The Electronic medium is unique in the way that in this particular story, dialogue was not needed to follow the plot. The medium adds aspects such as images of characters, interactive enviorments, and music to portray emotions and an environment’s ambiance. This directly reflect what McLuhan speaks of on page 15 of his book the Medium is the Massage stating, “the method of our time is to use not a single but multiple models for exploration.” This is directly shown through this work because it’s use of remediating different musical and artistic pieces to create a darker, silent story following Red is intrigal to the message of the piece. A simple story book, where “little red riding hood” got it’s start is a medium which offers only one mode for exploration, the reader’s imagination.
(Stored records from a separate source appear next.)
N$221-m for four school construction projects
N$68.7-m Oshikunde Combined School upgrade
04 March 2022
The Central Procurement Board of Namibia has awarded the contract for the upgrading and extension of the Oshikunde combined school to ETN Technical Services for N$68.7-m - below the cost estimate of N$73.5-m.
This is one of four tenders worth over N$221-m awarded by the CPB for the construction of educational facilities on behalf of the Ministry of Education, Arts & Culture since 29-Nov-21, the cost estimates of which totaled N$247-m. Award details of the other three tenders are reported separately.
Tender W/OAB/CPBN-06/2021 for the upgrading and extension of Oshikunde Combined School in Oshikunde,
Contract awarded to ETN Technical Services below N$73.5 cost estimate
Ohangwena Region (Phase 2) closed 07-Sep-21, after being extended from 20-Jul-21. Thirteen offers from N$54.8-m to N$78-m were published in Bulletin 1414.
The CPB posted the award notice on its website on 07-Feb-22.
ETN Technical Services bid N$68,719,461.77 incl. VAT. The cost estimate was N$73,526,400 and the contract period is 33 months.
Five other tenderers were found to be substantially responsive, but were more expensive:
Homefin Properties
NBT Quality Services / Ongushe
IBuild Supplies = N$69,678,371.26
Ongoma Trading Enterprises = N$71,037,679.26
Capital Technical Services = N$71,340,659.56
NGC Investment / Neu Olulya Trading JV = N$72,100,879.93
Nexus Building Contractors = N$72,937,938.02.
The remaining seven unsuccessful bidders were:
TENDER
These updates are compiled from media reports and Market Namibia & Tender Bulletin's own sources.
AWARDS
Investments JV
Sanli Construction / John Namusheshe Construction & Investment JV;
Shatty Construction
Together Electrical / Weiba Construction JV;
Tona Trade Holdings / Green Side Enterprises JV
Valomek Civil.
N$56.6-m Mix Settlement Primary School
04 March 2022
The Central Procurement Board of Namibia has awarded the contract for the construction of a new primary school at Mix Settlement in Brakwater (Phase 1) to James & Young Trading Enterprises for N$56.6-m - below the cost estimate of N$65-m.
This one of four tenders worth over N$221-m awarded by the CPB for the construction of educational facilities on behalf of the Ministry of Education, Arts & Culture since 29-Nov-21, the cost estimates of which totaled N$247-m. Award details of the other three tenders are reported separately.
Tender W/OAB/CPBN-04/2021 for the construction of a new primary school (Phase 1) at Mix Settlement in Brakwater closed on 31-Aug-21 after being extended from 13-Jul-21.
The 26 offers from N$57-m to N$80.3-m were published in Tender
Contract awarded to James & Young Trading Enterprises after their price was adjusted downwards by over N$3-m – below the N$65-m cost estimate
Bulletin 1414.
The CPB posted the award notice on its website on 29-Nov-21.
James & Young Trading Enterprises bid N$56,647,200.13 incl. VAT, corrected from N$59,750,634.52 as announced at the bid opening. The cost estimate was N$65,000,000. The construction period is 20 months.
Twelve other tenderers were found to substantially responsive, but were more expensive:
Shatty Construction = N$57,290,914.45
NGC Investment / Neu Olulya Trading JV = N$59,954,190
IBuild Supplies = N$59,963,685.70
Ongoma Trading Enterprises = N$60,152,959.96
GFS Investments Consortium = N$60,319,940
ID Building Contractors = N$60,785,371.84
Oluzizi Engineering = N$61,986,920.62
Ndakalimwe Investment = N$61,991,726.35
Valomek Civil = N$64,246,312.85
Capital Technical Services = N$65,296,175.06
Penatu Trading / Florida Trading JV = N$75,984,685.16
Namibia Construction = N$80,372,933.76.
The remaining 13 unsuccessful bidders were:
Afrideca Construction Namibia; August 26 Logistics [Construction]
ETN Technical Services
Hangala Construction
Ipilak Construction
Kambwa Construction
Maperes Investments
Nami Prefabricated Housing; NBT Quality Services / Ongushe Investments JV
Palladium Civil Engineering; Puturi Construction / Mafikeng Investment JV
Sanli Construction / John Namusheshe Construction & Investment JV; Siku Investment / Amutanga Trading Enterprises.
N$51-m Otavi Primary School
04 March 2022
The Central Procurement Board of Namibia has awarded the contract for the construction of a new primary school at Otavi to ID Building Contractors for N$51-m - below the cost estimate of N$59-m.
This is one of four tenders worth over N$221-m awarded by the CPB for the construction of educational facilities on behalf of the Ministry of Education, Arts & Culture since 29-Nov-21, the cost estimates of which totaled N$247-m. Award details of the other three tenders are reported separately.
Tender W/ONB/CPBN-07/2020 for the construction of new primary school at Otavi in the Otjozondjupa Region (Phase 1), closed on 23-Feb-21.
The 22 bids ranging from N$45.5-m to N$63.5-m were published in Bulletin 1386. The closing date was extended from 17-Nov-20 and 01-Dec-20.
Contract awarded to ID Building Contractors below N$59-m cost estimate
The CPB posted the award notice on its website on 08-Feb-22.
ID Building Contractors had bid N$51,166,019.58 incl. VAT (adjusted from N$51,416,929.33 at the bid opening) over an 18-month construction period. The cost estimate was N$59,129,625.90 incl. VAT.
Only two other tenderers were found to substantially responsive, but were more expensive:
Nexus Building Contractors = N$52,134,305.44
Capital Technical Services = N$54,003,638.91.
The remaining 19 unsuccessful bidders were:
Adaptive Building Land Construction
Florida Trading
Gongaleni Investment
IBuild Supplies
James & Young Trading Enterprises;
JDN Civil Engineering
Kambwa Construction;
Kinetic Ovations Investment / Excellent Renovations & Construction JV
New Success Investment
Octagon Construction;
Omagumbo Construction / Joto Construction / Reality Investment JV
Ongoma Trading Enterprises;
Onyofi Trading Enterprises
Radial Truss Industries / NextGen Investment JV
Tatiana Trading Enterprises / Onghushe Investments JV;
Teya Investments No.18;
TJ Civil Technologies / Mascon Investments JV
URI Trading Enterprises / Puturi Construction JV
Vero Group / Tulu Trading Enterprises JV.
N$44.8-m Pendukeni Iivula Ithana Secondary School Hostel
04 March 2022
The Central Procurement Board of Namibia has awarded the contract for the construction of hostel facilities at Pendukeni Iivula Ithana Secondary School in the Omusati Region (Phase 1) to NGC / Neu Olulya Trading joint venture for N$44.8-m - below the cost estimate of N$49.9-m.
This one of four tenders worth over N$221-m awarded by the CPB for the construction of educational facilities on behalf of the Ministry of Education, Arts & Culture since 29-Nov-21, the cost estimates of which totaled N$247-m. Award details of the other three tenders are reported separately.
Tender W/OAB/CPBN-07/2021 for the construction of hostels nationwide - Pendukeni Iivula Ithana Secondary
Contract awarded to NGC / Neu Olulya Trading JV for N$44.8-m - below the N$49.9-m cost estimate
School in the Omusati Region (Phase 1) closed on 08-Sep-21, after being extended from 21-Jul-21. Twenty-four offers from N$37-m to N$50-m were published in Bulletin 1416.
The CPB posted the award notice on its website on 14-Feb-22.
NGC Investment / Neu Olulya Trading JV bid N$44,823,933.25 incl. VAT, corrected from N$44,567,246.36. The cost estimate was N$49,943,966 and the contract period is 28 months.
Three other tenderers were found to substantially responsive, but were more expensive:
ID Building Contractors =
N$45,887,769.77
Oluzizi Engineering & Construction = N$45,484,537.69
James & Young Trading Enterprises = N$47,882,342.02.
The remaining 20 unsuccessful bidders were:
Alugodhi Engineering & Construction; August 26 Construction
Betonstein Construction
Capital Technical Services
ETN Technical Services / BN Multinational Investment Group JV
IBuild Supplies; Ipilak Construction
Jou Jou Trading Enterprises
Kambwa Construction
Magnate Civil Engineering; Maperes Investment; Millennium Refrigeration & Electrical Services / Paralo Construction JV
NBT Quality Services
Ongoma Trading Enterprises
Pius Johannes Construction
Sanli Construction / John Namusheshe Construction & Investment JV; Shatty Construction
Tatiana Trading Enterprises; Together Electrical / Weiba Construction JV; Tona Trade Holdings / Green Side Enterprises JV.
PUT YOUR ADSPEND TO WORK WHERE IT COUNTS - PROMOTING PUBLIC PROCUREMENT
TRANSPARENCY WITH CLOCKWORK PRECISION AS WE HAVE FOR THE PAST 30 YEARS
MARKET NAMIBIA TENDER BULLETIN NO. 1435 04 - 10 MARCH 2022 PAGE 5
However the interaction in this piece is what makes it, as McLahan states, modern media.
The fact that no written word or dialog was used in the work is a testament to the power of visual and audio stimulation. Those who see the piece, experience it because of it’s interactive qualities. This shows just how free the electronic medium is. The chart which can be sufferance states the electronic medium is the least refined and defined by a certain mode of communication, and Redridinghood capitolized on this aspect to create a unique way of looking at an old story.
Red Riding Hood is a classic tale about a girl who visits her grandmother in the woods, but when she arrives at the cabin there is a wolf there instead of her grandmother. In the E- Lit piece by Donna Leishman, Redridinghood, it starts out similar but then about halfway through the story the author gives you the ability to interact with the characters, this is something that is unique to E-Lit. while there are some paper books that let you choose the story you want to read, in Redridinghood, once you choose the story you don’t have to flip forward one hundred pages to continue. Instead, the transition is seamless, the way that E-Lit should be.
This reminds me of the reading when Fiore talks about “multiple Models of exploration.”(68) You could click on Wake Her Up or Shall Red Sleep. Each would give a different view of the story or perhaps a new story altogether. One of the many ways that this could be considered E-Lit would be the use of animation. some could argue that there is also animation in paper books as well, like flip books where there is the illusion of animation, but it is impossible to have a moving character on paper. Another difference that would classify this as E-Lit is the use of Music to help set the mood. This is maybe the most obvious difference, but it is also an important one. With the use of music it is possible to set the tone of the story before anyone even starts the process of advancing through the story.